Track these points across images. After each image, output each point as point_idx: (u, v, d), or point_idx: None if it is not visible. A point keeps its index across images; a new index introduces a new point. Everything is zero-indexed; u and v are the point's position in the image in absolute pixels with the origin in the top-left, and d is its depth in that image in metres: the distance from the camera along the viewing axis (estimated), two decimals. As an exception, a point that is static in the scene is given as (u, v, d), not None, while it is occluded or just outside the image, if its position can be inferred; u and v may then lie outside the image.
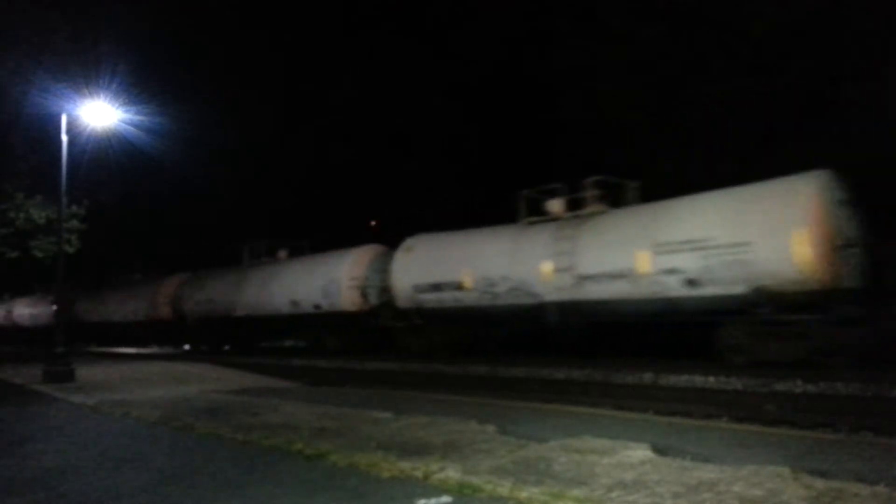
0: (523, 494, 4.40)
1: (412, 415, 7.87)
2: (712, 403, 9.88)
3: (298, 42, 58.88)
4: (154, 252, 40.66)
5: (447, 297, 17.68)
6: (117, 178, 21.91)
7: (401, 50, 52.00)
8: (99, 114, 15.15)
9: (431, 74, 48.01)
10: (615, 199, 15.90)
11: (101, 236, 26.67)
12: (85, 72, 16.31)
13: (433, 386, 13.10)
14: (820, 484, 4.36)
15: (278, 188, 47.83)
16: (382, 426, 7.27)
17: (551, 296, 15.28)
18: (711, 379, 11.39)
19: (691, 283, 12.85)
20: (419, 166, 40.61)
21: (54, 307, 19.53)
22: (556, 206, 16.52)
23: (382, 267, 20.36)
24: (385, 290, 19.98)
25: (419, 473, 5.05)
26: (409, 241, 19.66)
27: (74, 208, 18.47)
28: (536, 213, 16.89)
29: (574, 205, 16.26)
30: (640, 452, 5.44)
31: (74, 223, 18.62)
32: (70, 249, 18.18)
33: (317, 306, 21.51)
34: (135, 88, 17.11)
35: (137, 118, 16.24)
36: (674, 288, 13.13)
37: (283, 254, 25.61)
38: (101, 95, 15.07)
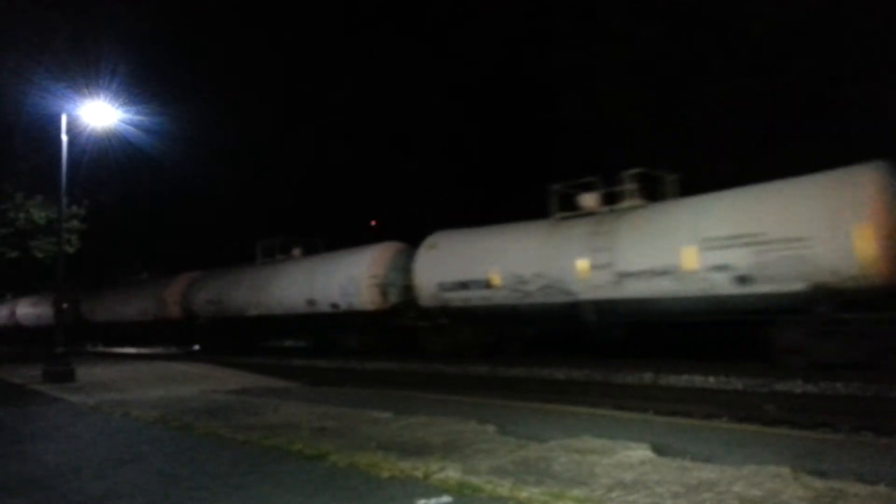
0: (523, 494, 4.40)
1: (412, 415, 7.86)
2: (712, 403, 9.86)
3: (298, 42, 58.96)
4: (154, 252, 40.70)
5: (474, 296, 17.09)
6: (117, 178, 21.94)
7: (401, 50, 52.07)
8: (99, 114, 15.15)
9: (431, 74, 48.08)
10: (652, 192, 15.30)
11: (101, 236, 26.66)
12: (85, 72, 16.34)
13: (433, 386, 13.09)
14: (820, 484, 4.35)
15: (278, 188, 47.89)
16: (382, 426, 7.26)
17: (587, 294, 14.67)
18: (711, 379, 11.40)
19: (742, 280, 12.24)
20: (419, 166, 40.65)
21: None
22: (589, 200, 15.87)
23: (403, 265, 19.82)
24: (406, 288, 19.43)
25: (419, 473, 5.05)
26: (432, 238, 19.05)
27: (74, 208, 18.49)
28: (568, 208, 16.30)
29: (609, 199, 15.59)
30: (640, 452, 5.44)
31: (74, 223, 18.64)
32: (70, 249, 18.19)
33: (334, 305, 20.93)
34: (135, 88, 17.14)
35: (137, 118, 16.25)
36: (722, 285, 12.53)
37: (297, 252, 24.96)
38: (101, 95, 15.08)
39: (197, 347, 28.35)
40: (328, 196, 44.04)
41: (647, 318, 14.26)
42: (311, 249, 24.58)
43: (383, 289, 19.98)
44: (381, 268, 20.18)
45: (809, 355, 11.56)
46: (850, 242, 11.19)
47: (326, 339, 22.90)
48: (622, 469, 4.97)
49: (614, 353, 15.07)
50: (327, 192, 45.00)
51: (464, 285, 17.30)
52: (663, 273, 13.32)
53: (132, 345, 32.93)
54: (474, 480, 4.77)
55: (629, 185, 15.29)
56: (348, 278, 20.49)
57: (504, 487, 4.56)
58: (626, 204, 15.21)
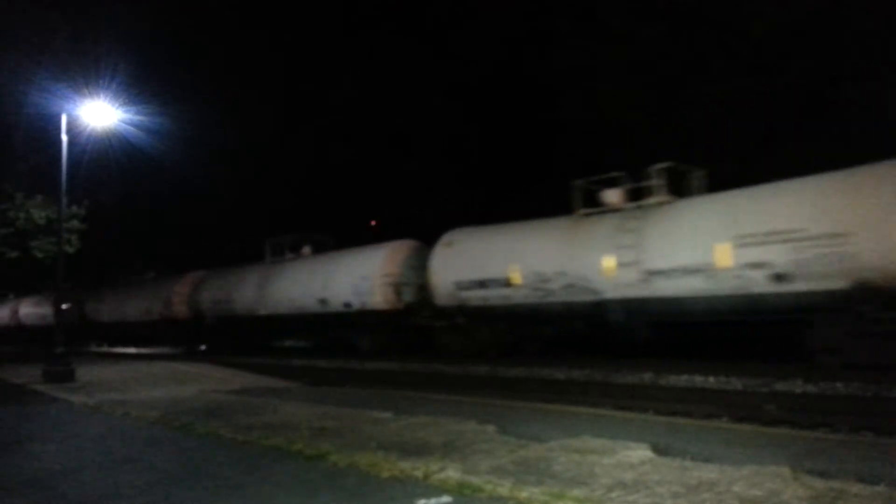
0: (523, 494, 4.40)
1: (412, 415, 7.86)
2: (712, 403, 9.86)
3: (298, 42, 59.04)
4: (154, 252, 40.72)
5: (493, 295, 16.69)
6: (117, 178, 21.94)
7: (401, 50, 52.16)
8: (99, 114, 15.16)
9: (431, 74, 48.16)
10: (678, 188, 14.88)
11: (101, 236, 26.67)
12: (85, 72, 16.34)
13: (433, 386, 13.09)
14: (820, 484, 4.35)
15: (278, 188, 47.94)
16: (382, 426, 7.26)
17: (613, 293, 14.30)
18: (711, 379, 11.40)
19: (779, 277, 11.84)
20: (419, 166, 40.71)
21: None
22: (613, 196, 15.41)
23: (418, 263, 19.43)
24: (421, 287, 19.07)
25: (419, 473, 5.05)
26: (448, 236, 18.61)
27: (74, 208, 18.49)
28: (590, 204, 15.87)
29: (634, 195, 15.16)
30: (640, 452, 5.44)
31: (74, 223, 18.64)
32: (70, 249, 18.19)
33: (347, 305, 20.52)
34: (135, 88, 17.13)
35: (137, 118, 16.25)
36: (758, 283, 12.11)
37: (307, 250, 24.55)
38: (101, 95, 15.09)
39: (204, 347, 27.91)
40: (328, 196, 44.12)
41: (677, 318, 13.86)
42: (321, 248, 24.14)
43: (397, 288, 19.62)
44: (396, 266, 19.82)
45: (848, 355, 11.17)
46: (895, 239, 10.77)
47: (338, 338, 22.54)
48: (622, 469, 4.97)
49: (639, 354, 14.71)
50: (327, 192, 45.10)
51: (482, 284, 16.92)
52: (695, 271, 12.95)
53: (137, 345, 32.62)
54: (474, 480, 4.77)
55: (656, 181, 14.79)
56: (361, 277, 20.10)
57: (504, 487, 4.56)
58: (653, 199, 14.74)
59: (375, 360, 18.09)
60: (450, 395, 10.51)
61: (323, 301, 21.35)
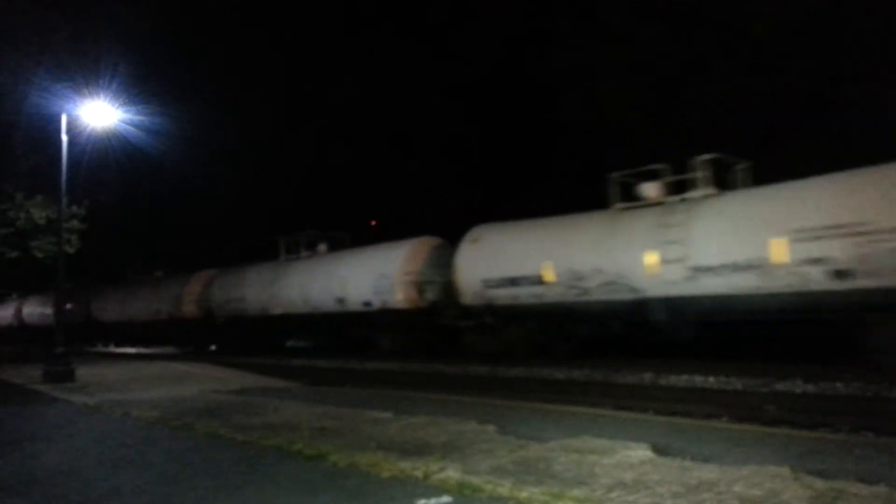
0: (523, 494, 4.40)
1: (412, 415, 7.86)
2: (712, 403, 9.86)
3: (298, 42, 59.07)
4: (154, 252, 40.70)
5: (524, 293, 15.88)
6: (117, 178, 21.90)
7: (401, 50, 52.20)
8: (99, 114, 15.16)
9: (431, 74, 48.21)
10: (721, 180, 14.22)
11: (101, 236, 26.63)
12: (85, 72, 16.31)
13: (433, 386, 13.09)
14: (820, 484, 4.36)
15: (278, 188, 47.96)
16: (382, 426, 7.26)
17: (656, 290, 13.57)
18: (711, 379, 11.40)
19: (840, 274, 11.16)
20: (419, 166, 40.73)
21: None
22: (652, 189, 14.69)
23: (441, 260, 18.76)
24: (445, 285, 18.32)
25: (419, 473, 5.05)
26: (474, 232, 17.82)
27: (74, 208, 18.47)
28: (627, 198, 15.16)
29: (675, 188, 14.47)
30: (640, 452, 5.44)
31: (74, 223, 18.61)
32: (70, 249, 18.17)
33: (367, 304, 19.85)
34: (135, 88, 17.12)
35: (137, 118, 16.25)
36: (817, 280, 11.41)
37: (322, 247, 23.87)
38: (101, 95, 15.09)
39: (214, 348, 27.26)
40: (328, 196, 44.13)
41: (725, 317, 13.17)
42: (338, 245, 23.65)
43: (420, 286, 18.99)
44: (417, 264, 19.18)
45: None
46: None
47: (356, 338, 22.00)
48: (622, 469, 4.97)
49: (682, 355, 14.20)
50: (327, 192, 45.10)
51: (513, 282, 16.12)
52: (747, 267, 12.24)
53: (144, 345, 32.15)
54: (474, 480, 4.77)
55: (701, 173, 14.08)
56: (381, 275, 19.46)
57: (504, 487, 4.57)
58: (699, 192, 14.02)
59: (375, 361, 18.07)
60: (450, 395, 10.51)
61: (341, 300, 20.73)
════════════════════
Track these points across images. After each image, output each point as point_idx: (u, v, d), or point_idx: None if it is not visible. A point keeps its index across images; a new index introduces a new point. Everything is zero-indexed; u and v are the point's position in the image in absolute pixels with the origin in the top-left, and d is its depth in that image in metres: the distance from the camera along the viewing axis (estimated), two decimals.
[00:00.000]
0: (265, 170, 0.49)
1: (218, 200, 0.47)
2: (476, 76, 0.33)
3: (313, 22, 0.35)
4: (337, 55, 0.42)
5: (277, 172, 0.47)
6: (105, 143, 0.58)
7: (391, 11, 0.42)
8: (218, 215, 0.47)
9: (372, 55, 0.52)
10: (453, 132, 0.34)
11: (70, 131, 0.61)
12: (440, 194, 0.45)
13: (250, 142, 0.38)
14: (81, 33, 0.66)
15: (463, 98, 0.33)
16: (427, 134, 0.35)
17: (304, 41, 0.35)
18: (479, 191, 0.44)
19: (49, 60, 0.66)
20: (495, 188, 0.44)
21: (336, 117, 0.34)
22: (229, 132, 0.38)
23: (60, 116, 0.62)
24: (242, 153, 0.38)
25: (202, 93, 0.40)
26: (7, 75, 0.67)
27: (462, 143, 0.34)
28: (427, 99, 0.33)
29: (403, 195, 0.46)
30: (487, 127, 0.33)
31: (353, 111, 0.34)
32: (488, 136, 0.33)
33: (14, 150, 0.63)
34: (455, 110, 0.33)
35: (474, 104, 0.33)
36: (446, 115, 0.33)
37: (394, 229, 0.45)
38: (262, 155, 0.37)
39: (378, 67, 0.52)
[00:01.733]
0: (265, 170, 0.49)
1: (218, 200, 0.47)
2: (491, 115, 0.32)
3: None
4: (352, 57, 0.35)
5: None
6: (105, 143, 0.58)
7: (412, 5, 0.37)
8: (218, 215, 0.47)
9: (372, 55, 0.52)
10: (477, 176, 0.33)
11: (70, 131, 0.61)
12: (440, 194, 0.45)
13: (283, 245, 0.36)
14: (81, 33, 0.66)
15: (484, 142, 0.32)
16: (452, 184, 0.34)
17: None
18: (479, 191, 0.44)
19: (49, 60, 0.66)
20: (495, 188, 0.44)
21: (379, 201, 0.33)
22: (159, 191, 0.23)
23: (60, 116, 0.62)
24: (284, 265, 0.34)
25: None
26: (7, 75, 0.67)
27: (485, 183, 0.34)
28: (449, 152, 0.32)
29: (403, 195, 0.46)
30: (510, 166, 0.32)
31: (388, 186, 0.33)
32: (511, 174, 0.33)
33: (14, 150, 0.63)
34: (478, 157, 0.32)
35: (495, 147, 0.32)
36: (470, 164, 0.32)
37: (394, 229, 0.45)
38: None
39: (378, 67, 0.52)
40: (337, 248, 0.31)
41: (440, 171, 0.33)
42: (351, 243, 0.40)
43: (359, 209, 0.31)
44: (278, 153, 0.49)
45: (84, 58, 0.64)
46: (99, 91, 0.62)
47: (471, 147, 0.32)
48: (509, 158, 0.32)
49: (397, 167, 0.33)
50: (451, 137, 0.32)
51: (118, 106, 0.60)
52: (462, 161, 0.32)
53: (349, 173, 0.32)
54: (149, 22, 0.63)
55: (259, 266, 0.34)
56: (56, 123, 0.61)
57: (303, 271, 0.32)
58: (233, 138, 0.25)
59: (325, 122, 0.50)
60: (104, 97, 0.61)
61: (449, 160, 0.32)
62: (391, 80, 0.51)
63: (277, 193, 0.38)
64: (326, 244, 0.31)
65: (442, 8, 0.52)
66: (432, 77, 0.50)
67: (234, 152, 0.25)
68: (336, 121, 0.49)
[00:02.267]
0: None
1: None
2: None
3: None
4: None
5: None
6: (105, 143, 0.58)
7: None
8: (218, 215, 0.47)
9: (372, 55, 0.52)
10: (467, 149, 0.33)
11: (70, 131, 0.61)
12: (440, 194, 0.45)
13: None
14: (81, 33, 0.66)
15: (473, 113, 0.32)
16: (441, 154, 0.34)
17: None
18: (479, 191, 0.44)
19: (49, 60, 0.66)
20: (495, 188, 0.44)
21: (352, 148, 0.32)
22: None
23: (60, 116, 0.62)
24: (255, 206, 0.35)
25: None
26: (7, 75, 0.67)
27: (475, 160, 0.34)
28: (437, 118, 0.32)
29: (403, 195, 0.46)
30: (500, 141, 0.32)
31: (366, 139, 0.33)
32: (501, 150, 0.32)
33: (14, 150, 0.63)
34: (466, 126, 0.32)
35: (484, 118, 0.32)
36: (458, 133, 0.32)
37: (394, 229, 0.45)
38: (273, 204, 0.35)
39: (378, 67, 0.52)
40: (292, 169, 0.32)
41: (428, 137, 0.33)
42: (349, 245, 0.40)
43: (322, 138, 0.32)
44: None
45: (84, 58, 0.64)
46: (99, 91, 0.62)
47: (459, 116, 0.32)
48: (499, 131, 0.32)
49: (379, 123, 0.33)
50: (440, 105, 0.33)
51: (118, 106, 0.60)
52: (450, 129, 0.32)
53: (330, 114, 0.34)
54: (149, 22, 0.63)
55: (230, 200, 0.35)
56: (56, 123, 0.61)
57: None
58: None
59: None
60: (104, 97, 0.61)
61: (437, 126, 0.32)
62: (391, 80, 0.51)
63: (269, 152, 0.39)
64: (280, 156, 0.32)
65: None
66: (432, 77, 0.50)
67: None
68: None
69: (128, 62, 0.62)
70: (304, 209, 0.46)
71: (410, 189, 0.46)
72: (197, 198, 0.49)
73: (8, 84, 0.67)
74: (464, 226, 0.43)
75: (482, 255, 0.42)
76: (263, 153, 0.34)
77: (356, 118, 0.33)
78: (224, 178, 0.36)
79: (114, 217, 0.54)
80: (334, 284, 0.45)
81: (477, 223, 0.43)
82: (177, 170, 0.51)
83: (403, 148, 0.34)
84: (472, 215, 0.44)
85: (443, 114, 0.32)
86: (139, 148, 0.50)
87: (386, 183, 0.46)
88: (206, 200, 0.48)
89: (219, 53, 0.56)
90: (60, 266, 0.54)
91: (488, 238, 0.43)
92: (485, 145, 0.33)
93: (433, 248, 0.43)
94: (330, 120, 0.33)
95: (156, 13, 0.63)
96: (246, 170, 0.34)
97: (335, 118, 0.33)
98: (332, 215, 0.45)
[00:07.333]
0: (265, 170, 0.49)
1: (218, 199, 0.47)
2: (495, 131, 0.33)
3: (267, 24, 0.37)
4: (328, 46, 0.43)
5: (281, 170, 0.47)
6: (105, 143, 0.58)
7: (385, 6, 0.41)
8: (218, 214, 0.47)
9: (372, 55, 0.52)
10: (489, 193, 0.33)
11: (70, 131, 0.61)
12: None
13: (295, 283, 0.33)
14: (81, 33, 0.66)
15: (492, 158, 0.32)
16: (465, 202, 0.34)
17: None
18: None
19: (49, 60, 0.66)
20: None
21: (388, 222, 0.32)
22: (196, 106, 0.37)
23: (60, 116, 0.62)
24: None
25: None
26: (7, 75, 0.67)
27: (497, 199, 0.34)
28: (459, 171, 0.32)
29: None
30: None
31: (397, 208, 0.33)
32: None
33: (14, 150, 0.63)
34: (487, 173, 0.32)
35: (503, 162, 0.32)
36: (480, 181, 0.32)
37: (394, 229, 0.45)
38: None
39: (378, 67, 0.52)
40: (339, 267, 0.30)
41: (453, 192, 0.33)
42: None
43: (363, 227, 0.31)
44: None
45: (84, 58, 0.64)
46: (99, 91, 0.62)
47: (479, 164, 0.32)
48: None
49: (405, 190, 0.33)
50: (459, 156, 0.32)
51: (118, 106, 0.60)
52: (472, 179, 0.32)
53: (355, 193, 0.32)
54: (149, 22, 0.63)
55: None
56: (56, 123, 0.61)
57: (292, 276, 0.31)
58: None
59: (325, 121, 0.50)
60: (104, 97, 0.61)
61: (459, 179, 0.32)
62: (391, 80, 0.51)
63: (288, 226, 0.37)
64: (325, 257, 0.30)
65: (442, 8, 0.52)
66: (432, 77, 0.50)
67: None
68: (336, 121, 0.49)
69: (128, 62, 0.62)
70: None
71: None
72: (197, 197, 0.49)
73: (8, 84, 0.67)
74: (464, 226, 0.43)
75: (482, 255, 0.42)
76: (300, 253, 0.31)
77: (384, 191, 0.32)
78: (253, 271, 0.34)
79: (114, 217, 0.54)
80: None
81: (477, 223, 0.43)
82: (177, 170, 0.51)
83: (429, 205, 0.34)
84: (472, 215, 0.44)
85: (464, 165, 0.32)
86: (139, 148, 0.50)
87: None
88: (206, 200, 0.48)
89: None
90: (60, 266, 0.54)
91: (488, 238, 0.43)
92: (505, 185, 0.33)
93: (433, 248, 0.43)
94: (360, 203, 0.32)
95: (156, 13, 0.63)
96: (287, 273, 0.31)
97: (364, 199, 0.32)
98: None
════════════════════
### EXERCISE OBJECTIVE
What you write out is the stretch of entries from the line containing "outside the image." to the line containing "37: (283, 254, 25.61)", word for word, with both end lines and no pictures.

### RESULT FOR THIS TASK
Track these points across images. After each image, output each point as point_idx: (u, v, d), or point_idx: None if it is not visible. A point keeps its index across images; a new index introduces a new point. Everything is zero-indexed; u and v are the point's position in the image in absolute pixels with the origin in the top-left, and d is its depth in that image in metres: the distance from the camera along the viewing axis (estimated), two decimals. As an exception, a point that is static in the scene is given as (u, v, d), not None, while it is occluded or just outside the image, if its position can be inferred; u and v may then lie outside the image.
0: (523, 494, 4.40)
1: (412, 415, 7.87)
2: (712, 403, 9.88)
3: (298, 42, 58.88)
4: (154, 252, 40.66)
5: (447, 297, 17.68)
6: (117, 178, 21.91)
7: (401, 50, 52.00)
8: (99, 114, 15.15)
9: (431, 74, 48.01)
10: (615, 199, 15.90)
11: (101, 236, 26.67)
12: (85, 72, 16.31)
13: (433, 386, 13.10)
14: (820, 484, 4.36)
15: (278, 188, 47.83)
16: (382, 426, 7.27)
17: (551, 296, 15.28)
18: (711, 379, 11.39)
19: (691, 283, 12.85)
20: (419, 166, 40.61)
21: (54, 307, 19.53)
22: (556, 206, 16.52)
23: (382, 267, 20.36)
24: (385, 290, 19.98)
25: (419, 473, 5.05)
26: (409, 241, 19.66)
27: (74, 208, 18.47)
28: (536, 213, 16.89)
29: (574, 205, 16.26)
30: (640, 452, 5.44)
31: (74, 223, 18.62)
32: (70, 249, 18.18)
33: (317, 306, 21.51)
34: (135, 88, 17.11)
35: (137, 118, 16.24)
36: (674, 288, 13.13)
37: (283, 254, 25.61)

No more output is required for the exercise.